SOURCE MATERIAL:

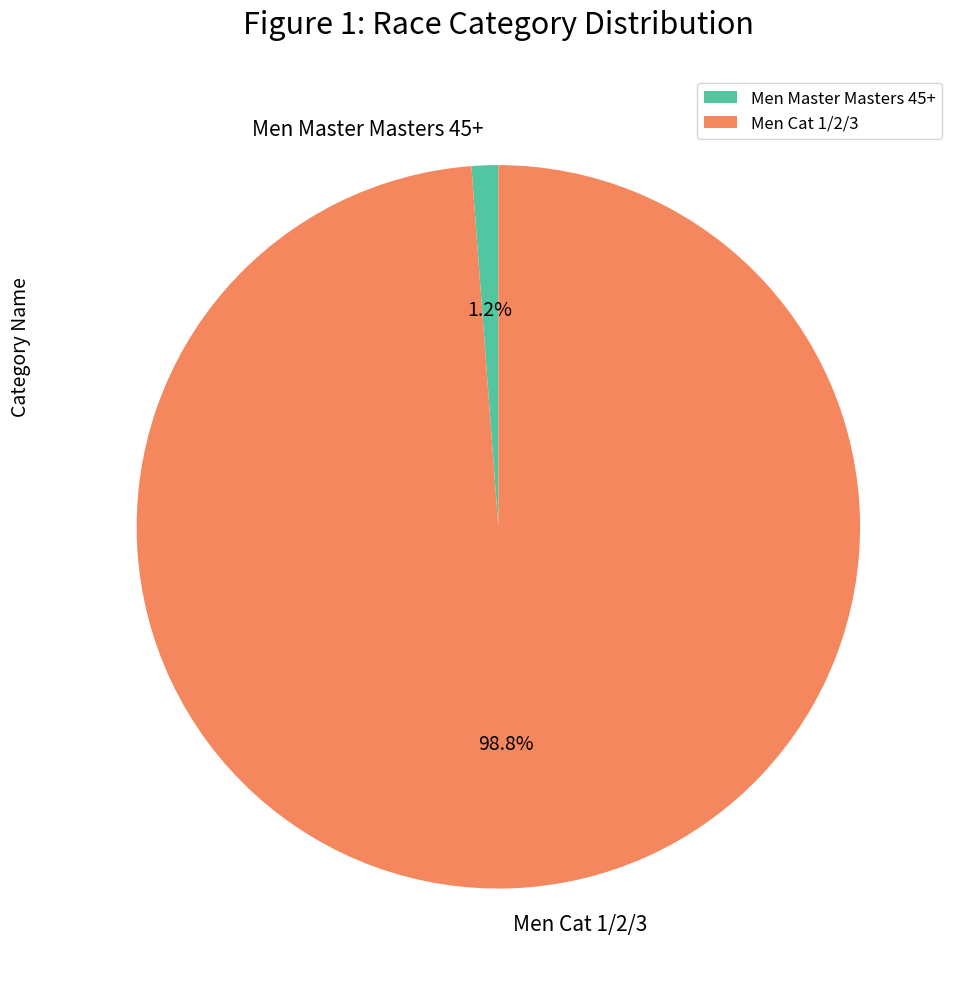

Rank the categories by value from highest to lowest.

Men Cat 1/2/3, Men Master Masters 45+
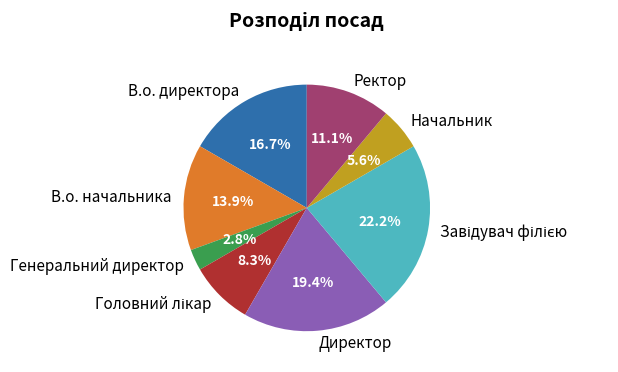

Is there a majority slice in this chart?

No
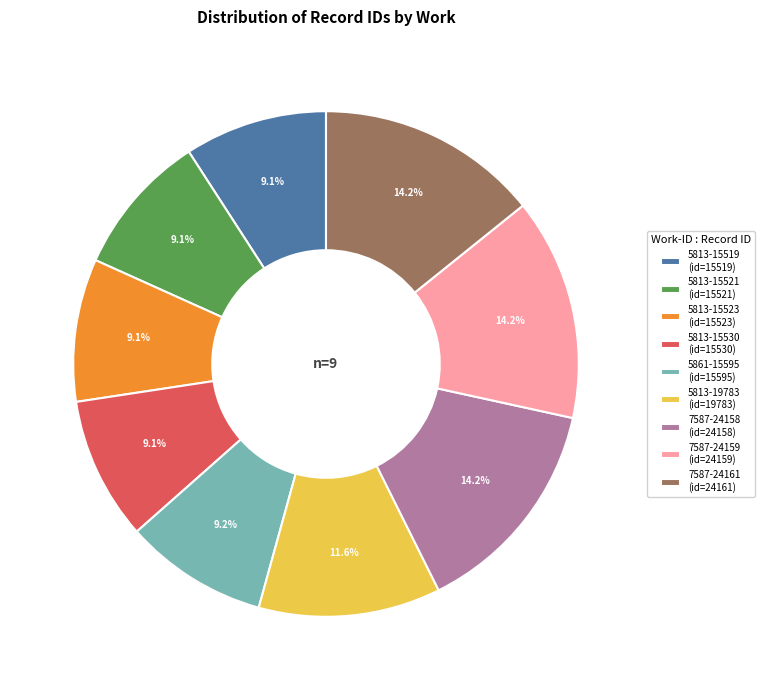

To the nearest percent, what is the average slice percentage?

11%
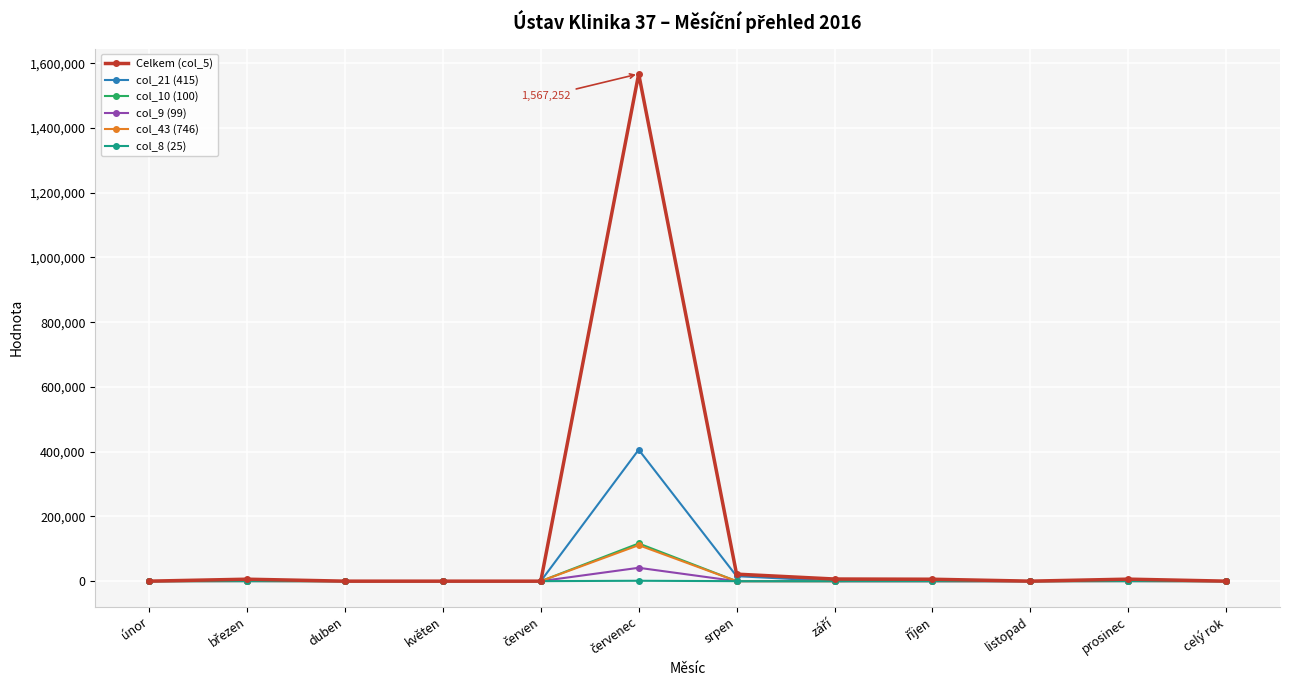

What is the maximum value shown in the chart?

1567252.0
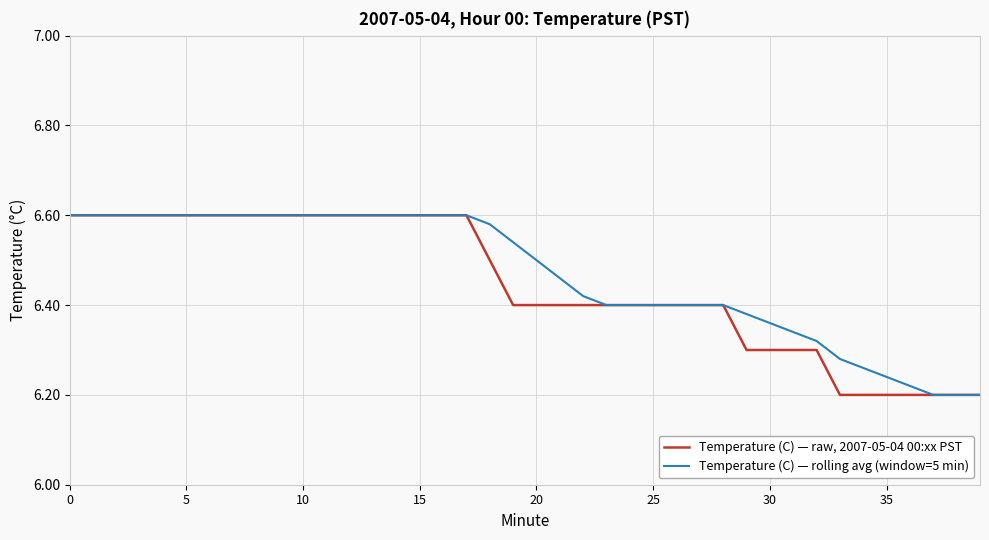

Rank the series by their average value, from highest to lowest.

Temperature (C) — rolling avg (window=5 min), Temperature (C) — raw, 2007-05-04 00:xx PST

ABOUT THIS TASK:
Count the lines in the data above that contain the string "Rank", treating uppercase and lowercase letters as distinct, and reply with the number alone.

FINAL ANSWER:
2